== Records provided ==

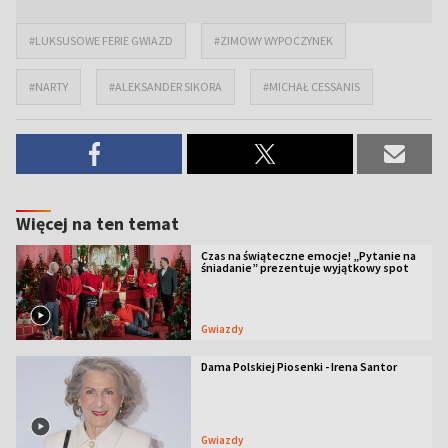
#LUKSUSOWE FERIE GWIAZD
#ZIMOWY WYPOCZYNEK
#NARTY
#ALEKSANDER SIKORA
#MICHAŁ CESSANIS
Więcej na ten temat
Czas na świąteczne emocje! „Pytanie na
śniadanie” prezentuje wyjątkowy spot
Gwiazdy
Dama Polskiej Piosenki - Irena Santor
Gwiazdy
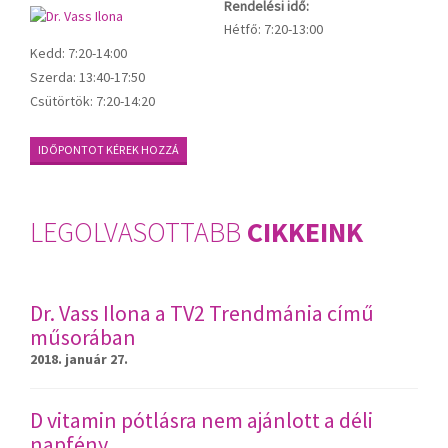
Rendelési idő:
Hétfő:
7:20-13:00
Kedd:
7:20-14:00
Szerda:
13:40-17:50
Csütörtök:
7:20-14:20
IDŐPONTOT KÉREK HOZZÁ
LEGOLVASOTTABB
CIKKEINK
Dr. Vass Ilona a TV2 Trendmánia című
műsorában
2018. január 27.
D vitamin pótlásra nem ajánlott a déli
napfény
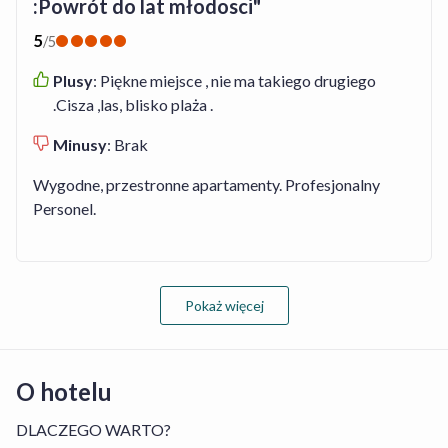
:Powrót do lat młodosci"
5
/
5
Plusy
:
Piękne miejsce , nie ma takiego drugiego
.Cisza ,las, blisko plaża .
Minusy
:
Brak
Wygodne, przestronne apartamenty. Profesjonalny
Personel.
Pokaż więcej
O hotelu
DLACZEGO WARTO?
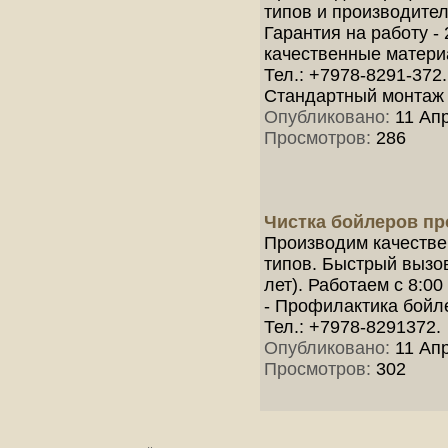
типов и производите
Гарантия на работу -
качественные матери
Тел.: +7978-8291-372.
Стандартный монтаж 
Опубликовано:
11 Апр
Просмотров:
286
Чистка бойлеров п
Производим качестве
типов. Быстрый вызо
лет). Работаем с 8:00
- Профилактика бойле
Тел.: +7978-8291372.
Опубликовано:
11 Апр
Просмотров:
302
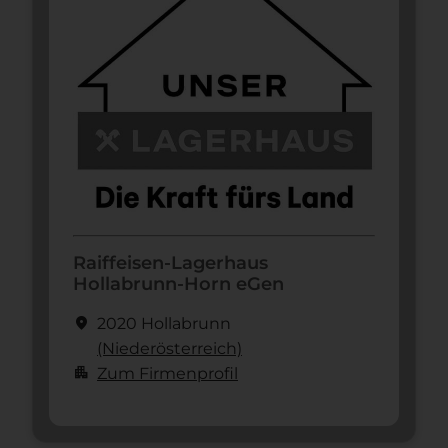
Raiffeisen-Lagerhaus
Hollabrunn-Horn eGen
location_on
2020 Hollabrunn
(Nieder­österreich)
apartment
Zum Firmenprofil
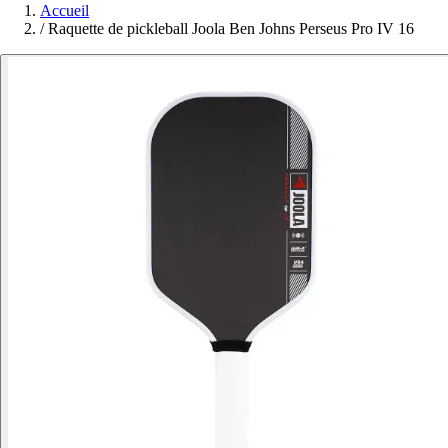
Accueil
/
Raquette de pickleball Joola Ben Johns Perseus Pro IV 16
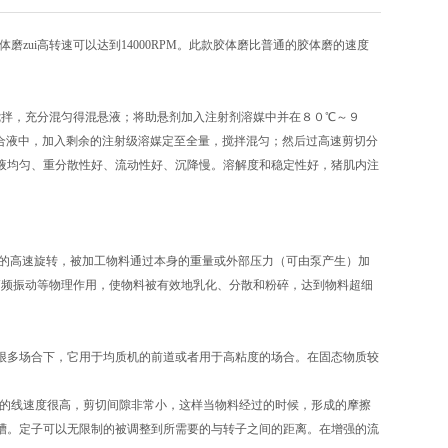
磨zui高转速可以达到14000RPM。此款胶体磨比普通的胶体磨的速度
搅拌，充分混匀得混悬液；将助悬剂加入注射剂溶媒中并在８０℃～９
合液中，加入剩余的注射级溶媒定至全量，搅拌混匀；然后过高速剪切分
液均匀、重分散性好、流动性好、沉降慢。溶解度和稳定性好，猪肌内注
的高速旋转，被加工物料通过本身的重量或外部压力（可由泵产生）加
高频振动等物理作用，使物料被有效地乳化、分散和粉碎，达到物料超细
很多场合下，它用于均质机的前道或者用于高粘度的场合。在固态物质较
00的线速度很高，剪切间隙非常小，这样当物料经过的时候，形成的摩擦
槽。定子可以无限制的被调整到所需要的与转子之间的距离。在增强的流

===

**Your assignment:** Copy out every entry above, character for character, excluding pictures.

**Solved exercise:**
#LUKSUSOWE FERIE GWIAZD
#ZIMOWY WYPOCZYNEK
#NARTY
#ALEKSANDER SIKORA
#MICHAŁ CESSANIS
Więcej na ten temat
Czas na świąteczne emocje! „Pytanie na
śniadanie” prezentuje wyjątkowy spot
Gwiazdy
Dama Polskiej Piosenki - Irena Santor
Gwiazdy
Rendelési idő:
Hétfő:
7:20-13:00
Kedd:
7:20-14:00
Szerda:
13:40-17:50
Csütörtök:
7:20-14:20
IDŐPONTOT KÉREK HOZZÁ
LEGOLVASOTTABB
CIKKEINK
Dr. Vass Ilona a TV2 Trendmánia című
műsorában
2018. január 27.
D vitamin pótlásra nem ajánlott a déli
napfény
:Powrót do lat młodosci"
5
/
5
Plusy
:
Piękne miejsce , nie ma takiego drugiego
.Cisza ,las, blisko plaża .
Minusy
:
Brak
Wygodne, przestronne apartamenty. Profesjonalny
Personel.
Pokaż więcej
O hotelu
DLACZEGO WARTO?
типов и производите
Гарантия на работу -
качественные матери
Тел.: +7978-8291-372.
Стандартный монтаж 
Опубликовано:
11 Апр
Просмотров:
286
Чистка бойлеров п
Производим качестве
типов. Быстрый вызо
лет). Работаем с 8:00
- Профилактика бойле
Тел.: +7978-8291372.
Опубликовано:
11 Апр
Просмотров:
302
Raiffeisen-Lagerhaus
Hollabrunn-Horn eGen
location_on
2020 Hollabrunn
(Nieder­österreich)
apartment
Zum Firmenprofil
Accueil
/
Raquette de pickleball Joola Ben Johns Perseus Pro IV 16
磨zui高转速可以达到14000RPM。此款胶体磨比普通的胶体磨的速度
搅拌，充分混匀得混悬液；将助悬剂加入注射剂溶媒中并在８０℃～９
合液中，加入剩余的注射级溶媒定至全量，搅拌混匀；然后过高速剪切分
液均匀、重分散性好、流动性好、沉降慢。溶解度和稳定性好，猪肌内注
的高速旋转，被加工物料通过本身的重量或外部压力（可由泵产生）加
高频振动等物理作用，使物料被有效地乳化、分散和粉碎，达到物料超细
很多场合下，它用于均质机的前道或者用于高粘度的场合。在固态物质较
00的线速度很高，剪切间隙非常小，这样当物料经过的时候，形成的摩擦
槽。定子可以无限制的被调整到所需要的与转子之间的距离。在增强的流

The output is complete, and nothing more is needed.